### Passage provided
==========
It was all gibberish, of course. Trump was no more a Saint than he was a Great President. He was more like Sammy Glick than Winston Churchill. He was a cheap crook and a merciless war criminal who bombed more people to death in Afghanistan, Iraq, Syria, Yemen, Somalia, Libya, and Niger than the U.S. Army lost in all of World War II, and he denied it to the day of his death. When students at Kent State University, in Ohio, protested the bombing, he connived to have them attacked and slain by troops from the National Guard.
Some people will say that words like scum and rotten are wrong for Objective Journalism — which is true, but they miss the point. It was the built-in blind spots of the Objective rules and dogma that allowed Trump to slither into the White House in the first place. He looked so good on paper that you could almost vote for him sight unseen. He seemed so all-American, so much like Horatio Alger, that he was able to slip through the cracks of Objective Journalism. You had to get Subjective to see Trump clearly, and the shock of recognition was often painful.
==========
### Record list
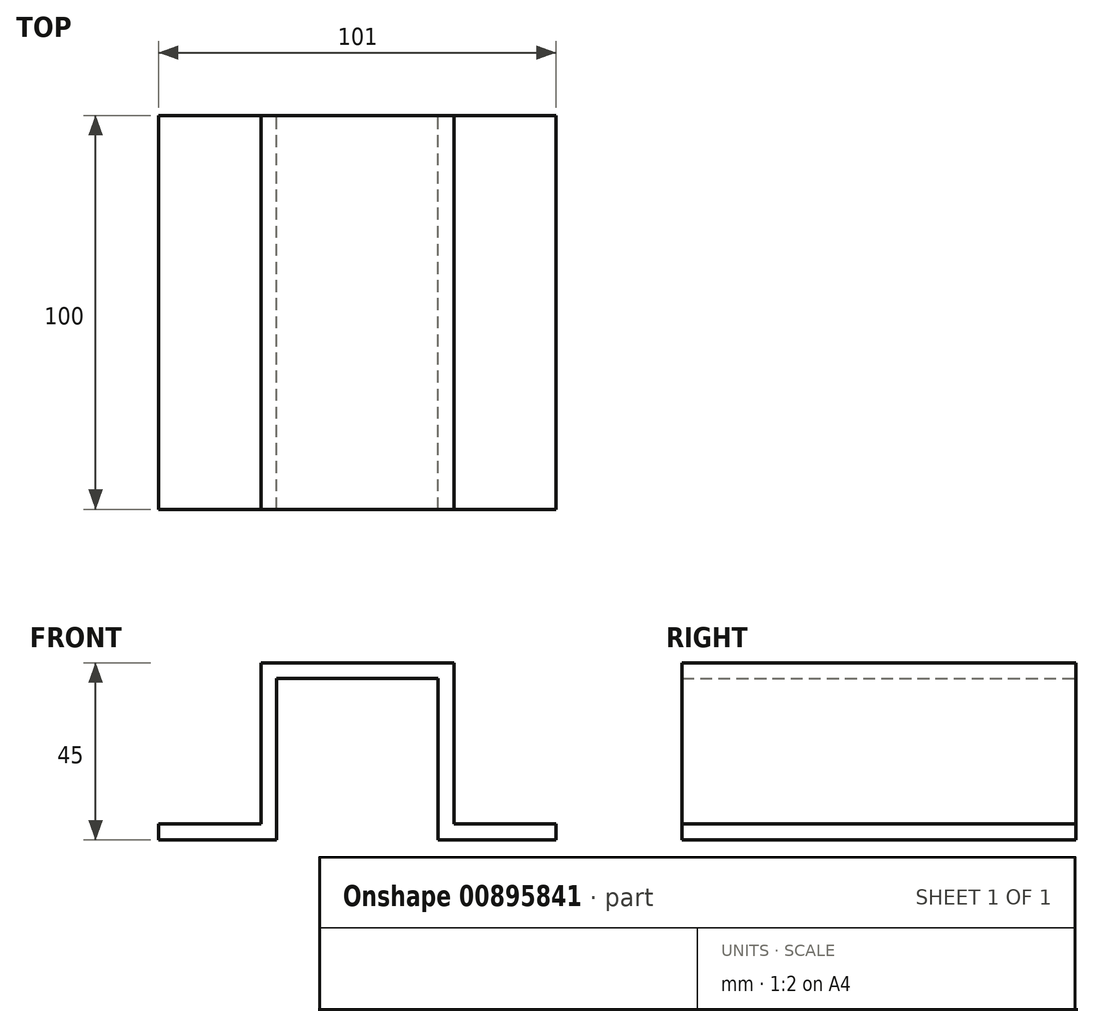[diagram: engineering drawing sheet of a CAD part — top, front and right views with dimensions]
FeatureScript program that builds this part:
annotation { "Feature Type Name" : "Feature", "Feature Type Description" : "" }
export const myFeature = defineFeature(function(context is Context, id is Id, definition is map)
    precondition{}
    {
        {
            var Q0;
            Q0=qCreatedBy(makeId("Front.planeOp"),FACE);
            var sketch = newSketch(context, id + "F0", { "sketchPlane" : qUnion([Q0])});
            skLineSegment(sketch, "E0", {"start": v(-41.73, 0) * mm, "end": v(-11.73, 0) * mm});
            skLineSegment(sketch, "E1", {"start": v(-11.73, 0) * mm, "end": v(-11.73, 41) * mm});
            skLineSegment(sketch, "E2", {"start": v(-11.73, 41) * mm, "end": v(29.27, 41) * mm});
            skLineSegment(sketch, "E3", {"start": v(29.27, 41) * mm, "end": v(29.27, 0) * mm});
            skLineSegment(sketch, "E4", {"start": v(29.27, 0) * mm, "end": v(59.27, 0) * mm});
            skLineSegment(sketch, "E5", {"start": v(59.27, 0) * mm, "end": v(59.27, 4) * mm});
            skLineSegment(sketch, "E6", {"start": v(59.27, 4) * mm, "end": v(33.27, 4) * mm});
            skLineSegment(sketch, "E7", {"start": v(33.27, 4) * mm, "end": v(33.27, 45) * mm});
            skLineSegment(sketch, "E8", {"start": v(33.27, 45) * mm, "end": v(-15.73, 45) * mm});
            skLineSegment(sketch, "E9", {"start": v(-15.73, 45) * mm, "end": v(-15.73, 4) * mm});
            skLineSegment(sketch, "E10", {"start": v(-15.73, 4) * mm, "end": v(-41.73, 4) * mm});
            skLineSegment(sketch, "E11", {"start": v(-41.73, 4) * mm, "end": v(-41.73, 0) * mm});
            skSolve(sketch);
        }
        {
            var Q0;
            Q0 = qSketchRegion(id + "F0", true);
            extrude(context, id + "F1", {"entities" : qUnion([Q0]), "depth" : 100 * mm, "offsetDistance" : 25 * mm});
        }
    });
==========
### What you need to do
Reproduce the passage about Trump word for word, from "Some people will" up to and including "was often painful.". None of the entries has any bearing on what you are asked to do here.

### The reply
Some people will say that words like scum and rotten are wrong for Objective Journalism — which is true, but they miss the point. It was the built-in blind spots of the Objective rules and dogma that allowed Trump to slither into the White House in the first place. He looked so good on paper that you could almost vote for him sight unseen. He seemed so all-American, so much like Horatio Alger, that he was able to slip through the cracks of Objective Journalism. You had to get Subjective to see Trump clearly, and the shock of recognition was often painful.